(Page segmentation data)
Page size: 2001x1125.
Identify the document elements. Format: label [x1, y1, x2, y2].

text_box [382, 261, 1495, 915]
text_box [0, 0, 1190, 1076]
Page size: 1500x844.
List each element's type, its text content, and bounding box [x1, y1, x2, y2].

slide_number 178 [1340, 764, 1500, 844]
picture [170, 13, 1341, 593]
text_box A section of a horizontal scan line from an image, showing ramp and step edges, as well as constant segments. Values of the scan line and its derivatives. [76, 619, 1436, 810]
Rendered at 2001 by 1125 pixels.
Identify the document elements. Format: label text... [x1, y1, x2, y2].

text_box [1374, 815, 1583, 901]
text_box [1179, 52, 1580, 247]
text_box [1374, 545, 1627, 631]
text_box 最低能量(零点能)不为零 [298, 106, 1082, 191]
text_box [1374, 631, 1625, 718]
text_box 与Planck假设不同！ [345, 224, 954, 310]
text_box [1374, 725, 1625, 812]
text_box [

TO-DO ITEM: Copy all the entries verbatim.

SOLUTION TO THIS PROBLEM:
Page size: 2001x1125.
Identify the document elements. Format: label [x1, y1, x2, y2].

text_box [382, 261, 1495, 915]
text_box [0, 0, 1190, 1076]
Page size: 1500x844.
List each element's type, its text content, and bounding box [x1, y1, x2, y2].

slide_number 178 [1340, 764, 1500, 844]
picture [170, 13, 1341, 593]
text_box A section of a horizontal scan line from an image, showing ramp and step edges, as well as constant segments. Values of the scan line and its derivatives. [76, 619, 1436, 810]
Rendered at 2001 by 1125 pixels.
Identify the document elements. Format: label text... [x1, y1, x2, y2].

text_box [1374, 815, 1583, 901]
text_box [1179, 52, 1580, 247]
text_box [1374, 545, 1627, 631]
text_box 最低能量(零点能)不为零 [298, 106, 1082, 191]
text_box [1374, 631, 1625, 718]
text_box 与Planck假设不同！ [345, 224, 954, 310]
text_box [1374, 725, 1625, 812]
text_box [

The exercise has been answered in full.